Recuerdo –últimamente recuerdo mucho– que desde muchacho escuchaba noticias en la radio. Bogotá D.E. 6 a.m. Después de encender un Pielroja (cigarrillo negro sin filtro con olor a diablo), prendía el aparato. Las noticias. Todos los días, media hora de realidad como una cánula, directo a las entendederas, no al corazón; con el corazón no siente, se siente con otras vísceras. En esa década estaba de moda la guerra de Afganistán (la primera) cuando los gringos apoyaban a los muyahidines, sólo por llevarle la contraria a la U.R.S.S.; armas y dinero llegaron a los fundamentalistas islámicos, los mismos que a principios del siglo veintiuno, decidieron aniquilar con otra guerra que terminó como ya sabemos, hace unos cuatro años. (Es que, ya se sabe, los gobiernos estadounidenses no apoyan a otros pueblos, ellos se apoyan a sí mismos). Al mediodía, después de clases, noticias.

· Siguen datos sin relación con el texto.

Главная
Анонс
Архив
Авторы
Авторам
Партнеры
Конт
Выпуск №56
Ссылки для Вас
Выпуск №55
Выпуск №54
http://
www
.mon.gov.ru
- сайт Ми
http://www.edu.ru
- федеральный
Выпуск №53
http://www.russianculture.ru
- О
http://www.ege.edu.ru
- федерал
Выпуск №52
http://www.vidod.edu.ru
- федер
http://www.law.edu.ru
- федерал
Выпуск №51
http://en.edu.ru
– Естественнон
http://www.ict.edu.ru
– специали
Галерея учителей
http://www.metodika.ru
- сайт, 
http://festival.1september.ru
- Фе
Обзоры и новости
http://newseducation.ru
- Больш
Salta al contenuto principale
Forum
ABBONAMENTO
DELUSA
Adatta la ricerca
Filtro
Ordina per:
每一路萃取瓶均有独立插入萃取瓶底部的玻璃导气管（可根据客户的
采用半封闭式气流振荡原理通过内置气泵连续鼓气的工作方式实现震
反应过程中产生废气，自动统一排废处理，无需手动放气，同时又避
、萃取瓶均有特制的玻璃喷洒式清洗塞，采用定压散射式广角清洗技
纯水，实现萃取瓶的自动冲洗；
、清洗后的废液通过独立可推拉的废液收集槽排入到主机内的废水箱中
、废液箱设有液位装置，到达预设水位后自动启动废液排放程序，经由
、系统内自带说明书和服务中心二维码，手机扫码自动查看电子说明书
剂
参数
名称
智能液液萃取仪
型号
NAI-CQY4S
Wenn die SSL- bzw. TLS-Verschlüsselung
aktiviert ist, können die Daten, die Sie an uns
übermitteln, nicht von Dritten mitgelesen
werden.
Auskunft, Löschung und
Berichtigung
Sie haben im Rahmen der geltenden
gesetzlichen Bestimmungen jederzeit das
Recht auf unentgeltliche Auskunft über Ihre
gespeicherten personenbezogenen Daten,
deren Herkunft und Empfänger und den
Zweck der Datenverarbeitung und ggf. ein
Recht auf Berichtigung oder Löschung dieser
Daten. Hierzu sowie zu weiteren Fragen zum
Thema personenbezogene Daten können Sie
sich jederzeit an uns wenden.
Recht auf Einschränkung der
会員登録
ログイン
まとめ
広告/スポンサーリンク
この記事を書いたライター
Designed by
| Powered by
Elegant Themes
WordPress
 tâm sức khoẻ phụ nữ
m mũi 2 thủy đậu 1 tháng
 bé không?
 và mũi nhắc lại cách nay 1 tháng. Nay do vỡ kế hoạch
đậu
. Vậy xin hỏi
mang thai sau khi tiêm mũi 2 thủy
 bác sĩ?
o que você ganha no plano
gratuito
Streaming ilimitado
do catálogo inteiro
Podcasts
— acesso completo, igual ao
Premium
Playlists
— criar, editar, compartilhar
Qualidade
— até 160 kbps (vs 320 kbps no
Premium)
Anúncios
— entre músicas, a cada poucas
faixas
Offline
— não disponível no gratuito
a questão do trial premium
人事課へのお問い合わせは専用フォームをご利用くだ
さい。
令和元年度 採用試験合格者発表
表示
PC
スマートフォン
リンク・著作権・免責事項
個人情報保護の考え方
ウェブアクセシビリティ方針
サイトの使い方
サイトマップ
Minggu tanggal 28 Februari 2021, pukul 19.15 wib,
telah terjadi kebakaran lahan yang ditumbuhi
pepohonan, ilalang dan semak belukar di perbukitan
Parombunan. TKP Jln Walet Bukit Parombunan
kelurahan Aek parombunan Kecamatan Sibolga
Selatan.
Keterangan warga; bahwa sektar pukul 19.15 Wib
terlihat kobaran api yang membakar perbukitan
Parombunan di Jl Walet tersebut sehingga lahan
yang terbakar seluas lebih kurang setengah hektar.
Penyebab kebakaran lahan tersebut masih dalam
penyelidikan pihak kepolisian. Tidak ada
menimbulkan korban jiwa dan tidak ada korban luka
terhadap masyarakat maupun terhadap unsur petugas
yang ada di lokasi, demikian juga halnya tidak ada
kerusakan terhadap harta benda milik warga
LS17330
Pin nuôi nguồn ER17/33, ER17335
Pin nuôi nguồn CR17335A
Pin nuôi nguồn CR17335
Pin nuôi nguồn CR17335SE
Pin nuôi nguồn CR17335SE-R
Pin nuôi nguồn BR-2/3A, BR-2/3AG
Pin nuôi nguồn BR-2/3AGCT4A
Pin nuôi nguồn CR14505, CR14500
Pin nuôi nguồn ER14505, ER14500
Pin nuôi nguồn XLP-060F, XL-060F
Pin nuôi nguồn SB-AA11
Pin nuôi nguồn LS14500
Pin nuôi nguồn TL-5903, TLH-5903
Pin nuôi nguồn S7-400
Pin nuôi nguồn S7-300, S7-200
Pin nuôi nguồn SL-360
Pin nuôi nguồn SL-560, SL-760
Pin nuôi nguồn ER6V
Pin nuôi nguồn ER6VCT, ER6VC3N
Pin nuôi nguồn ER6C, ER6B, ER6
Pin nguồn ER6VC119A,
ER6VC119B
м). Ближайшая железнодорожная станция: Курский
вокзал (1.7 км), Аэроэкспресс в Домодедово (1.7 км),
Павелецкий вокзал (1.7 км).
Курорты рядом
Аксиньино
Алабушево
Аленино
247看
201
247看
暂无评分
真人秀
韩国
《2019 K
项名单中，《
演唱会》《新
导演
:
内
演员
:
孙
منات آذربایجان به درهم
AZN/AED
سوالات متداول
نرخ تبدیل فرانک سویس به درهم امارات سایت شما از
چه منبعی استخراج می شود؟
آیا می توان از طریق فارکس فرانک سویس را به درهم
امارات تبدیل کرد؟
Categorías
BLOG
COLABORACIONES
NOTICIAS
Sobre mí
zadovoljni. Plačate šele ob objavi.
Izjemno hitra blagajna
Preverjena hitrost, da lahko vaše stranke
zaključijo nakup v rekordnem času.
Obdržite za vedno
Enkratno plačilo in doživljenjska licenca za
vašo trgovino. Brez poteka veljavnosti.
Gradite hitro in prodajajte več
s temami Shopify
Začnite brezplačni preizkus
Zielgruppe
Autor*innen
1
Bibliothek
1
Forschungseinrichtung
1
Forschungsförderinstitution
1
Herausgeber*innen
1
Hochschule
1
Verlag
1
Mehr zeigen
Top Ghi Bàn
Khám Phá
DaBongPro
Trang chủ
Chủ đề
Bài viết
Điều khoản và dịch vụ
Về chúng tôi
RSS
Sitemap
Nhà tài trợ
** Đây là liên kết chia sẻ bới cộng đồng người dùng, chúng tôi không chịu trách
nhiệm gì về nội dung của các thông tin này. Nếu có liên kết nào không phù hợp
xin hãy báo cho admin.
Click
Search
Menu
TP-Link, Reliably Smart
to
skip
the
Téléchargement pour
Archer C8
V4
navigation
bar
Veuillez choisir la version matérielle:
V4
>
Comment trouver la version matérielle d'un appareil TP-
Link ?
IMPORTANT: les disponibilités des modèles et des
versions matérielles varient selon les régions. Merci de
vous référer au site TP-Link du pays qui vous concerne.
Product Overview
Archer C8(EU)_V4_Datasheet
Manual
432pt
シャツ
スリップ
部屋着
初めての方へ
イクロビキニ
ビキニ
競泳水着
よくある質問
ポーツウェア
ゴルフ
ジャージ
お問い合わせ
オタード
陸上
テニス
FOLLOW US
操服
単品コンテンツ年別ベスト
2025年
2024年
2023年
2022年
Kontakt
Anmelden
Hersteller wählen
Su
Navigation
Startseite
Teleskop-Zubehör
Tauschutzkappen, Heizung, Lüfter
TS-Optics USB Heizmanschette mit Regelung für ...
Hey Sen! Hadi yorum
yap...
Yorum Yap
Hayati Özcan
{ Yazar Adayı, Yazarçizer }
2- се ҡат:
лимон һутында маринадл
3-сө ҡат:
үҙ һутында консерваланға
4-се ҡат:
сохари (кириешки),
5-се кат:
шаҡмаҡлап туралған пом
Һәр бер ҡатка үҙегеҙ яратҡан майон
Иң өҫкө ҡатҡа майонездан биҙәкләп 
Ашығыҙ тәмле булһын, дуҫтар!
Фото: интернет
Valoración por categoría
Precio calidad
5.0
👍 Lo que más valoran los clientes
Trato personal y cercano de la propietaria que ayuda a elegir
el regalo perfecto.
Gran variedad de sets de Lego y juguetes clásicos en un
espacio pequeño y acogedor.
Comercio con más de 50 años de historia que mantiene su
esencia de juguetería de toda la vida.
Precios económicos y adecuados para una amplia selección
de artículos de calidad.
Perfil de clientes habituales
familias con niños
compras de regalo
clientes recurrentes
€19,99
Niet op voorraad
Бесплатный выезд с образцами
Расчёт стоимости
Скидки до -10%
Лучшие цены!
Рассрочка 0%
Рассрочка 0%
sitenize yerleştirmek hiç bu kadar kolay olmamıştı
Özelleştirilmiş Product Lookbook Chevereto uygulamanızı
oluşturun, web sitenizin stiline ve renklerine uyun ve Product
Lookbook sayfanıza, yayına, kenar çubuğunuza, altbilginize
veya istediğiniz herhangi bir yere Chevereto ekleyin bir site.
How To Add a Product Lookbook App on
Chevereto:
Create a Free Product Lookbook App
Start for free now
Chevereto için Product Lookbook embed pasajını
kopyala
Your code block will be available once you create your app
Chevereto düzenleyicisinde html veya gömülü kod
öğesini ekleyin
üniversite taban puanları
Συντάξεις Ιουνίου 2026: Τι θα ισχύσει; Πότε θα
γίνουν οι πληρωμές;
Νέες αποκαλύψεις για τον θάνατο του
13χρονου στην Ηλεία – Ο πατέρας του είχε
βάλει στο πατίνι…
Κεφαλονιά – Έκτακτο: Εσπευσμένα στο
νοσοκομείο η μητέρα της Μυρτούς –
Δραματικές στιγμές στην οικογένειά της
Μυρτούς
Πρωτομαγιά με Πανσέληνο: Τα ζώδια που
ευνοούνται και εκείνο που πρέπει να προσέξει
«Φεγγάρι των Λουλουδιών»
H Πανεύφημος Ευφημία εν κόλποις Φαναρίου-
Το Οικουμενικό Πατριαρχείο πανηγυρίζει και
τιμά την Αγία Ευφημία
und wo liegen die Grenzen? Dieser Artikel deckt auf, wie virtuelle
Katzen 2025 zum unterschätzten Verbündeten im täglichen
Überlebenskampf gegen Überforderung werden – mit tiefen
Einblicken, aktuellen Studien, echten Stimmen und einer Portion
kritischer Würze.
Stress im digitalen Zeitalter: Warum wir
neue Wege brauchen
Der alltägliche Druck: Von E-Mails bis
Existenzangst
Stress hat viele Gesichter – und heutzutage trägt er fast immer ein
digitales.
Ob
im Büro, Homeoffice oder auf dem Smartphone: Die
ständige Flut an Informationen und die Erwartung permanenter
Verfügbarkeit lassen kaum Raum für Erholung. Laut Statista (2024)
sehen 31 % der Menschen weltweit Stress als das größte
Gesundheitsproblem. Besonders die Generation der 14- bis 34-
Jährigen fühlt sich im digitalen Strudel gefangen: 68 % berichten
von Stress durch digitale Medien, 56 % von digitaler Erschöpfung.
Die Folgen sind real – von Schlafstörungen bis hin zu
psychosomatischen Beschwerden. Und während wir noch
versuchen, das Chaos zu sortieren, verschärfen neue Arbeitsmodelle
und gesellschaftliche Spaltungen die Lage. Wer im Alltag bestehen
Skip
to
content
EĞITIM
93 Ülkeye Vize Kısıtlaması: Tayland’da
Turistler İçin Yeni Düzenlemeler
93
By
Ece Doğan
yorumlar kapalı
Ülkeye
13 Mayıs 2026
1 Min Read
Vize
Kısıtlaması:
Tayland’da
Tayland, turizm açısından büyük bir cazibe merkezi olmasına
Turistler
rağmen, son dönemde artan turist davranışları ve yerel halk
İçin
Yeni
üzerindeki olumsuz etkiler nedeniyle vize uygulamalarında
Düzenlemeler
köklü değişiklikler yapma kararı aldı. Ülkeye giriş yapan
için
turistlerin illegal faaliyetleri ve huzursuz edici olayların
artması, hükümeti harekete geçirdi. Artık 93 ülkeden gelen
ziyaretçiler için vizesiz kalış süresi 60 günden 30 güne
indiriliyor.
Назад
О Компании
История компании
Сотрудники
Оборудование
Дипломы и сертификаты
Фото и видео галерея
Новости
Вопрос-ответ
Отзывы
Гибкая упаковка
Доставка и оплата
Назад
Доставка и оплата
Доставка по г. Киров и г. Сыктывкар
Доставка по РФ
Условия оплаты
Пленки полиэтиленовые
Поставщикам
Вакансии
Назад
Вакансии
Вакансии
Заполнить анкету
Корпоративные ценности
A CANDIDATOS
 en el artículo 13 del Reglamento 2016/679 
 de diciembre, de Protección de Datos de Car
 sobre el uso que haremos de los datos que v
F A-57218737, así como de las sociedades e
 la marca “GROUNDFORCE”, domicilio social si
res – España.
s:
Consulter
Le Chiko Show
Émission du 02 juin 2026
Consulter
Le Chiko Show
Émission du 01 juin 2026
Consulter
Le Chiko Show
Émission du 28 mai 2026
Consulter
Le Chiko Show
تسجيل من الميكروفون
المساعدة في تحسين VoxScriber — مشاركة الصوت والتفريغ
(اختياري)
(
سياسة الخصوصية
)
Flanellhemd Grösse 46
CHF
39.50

Las mismas, y a veces algún flash informativo, como: otra bomba de Pablito en algún lugar de Colombia.
Recuerdo –recordar es morir un poco– que por esa misma época (1985), un mediodía, estaba en la Biblioteca Luis Ángel Arango, averiguando nosequé. Al salir, se escuchaba un taca-taca, como cuando en una esquina cercana están taladrando el pavimento. Pues no. A cuatro calles había empezado la toma del Palacio de Justicia. Noticia en directo. Y yo, directo al apartamento, con el miedo acostumbrado, esa costra que nos iba cubriendo a todos. (Ese día, allí, murió un buen amigo de la familia. Y morí un poco). Noticia en directo que duró algo más de un día con todas sus horas, con todos sus muertos y sus desaparecidos, que han ido apareciendo, muertos.
Recuerdo –hay que recordar para tener derecho a olvidar–, que todas las noches, asistía a más noticias, en la televisión. Y después, la telenovela de turno, ese bálsamo que todo lo borraba, hasta que al otro día amanecían nuevas novedades, viejas obviedades y yo ahí, pegado a la radio, pegado al cigarrillo que vivía pegado a mis dedos. Durante mucho tiempo estuve así, muy enterado de la realidad nacional y mundial. Noticias radiales en las mañanas, televisivas en las noches y prensa los domingos, por el magazín cultural, otro lenitivo. ¿Como para qué tanta actualidad? No sé qué pensaba ese muchacho que era yo. Sería para mantenerse informado, pues “hay que saber en qué mundo vivimos”, para tener algo de qué hablar o para tener algo que arreglar al calor de unos aguardientes, porque los países se pueden desinfectar con alcohol.
Recuerdo –recordar es robar–, que el título de esta nota se lo hurté a una buena amiga. En algún chat, comentando un artículo anterior, me lo dijo: opté por mi “paz ignorante”, ni veo, ni leo ni escucho ninguna fuente de noticias. Pues en esas estoy yo hace un tiempo. Acumulo períodos sin saber de nada, ignorándolo todo. Eso sí, peco –hay que pecar para tener derecho a no arrepentirse–, cuando paso por el quiosco y veo los titulares, las imágenes. Y me entero, por encima, pero me entero. Me pongo al corriente de que cada vez hay más presidentes que hacen lo que se les da la gana, verbi gratia: el rubio gruñón, el circuncidado heroico o el Tarzán de San Petersburgo; también compruebo que Europa es como un perro viejo, que late echado y le faltan dientes, y que Latinoamérica sigue con su fiesta y su monserga. Lo demás me queda muy lejos. Defiendo el periodismo, el periodismo libre, pero ¿como para qué tragar tanta información? ¿Para estar al día, tenso? ¿Es desidia, pereza, indolencia, indiferencia, inapetencia, apatía?: toda. ¿Paz?: mucha.